After, of course, you demand an apology. Isn’t that what life’s become? Two major groups of human beings -- those apologizing, and those demanding that someone apologize?
I learned about supply and demand in a junior high economics unit. It has to do with the first problem heretofore mentioned in this treatise. The demand for concert tickets far exceeds the supply of seats in the auditorium. (Who ever once sat down in a concert?) Step two is that the suppliers apologize to the demanders, usually to the tune of “Money, it’s a hit” by Pink Floyd.
The problem with demanded apologies is that they usually are as heartfelt as a love affair between Rosie the Robot and a Solo cup.

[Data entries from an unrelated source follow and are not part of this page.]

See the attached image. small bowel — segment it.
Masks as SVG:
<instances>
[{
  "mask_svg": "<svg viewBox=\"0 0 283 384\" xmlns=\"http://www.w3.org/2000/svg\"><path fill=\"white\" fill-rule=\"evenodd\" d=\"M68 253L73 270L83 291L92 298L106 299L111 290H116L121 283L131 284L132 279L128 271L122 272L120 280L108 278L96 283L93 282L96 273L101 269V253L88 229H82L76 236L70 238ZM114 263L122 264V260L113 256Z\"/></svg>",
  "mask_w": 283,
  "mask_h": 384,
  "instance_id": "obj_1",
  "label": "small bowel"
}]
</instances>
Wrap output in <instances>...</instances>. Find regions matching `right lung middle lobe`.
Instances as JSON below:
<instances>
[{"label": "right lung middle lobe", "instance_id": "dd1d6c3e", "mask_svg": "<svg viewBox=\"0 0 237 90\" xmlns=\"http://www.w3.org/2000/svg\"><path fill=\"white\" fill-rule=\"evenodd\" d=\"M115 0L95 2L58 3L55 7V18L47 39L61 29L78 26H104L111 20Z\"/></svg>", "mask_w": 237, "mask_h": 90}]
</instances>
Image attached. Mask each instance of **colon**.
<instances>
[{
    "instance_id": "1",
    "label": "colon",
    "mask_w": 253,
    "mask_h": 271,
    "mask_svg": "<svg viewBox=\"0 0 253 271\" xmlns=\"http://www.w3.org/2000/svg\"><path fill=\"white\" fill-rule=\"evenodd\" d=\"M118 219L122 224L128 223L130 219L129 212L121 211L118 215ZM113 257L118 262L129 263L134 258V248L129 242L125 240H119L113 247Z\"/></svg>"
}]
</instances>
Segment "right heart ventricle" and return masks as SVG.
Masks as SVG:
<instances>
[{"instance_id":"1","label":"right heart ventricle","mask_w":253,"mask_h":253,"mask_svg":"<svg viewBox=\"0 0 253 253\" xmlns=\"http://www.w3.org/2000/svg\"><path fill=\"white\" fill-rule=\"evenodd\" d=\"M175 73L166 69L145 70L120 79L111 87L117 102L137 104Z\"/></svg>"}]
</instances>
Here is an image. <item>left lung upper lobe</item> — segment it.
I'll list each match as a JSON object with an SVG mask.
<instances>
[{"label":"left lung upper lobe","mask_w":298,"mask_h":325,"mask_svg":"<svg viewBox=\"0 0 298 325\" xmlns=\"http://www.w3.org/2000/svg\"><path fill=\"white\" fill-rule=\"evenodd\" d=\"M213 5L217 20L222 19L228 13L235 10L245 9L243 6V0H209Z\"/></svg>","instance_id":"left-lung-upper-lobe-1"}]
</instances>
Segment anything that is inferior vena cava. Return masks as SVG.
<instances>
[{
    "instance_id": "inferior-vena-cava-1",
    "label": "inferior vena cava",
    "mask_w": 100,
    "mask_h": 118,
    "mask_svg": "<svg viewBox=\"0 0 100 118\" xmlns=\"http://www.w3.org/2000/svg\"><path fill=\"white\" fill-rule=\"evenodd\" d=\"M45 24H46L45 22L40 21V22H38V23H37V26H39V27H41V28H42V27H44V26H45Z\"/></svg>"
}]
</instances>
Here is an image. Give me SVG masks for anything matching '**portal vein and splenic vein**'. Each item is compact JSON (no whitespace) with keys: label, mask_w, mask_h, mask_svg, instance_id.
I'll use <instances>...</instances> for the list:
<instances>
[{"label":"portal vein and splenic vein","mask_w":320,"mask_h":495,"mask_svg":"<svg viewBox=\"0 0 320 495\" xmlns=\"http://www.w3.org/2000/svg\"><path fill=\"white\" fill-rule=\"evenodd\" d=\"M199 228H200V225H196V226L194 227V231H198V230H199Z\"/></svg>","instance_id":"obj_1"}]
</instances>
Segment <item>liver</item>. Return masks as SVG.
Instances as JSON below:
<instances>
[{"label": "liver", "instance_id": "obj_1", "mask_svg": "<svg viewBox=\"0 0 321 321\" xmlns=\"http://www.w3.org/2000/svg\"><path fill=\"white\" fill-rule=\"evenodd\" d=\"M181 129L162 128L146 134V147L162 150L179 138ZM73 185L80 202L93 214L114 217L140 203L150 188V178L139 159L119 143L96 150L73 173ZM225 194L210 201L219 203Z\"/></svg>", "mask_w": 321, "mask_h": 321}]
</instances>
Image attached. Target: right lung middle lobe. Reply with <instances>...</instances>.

So I guess it boils down to this: A few million people are getting to see a famous person sing for an hour or so after sitting through two hours of their life they can never get back listening to someone they’ve never heard of. A few gazillion people are hoping they’ll wake up from this nightmare and learn it’s not real -- and that there really are tickets available for the masses (and you can ride to the concert on the backs of turquoise unicorns).
And a few people are saying something like, “We formally apologize for the unforeseen problem which was not at all our fault, but for which we take full responsibility, but not liability. We are good people. Ask my mom.”
And under their breath, they mutter, “Look what you made me do.”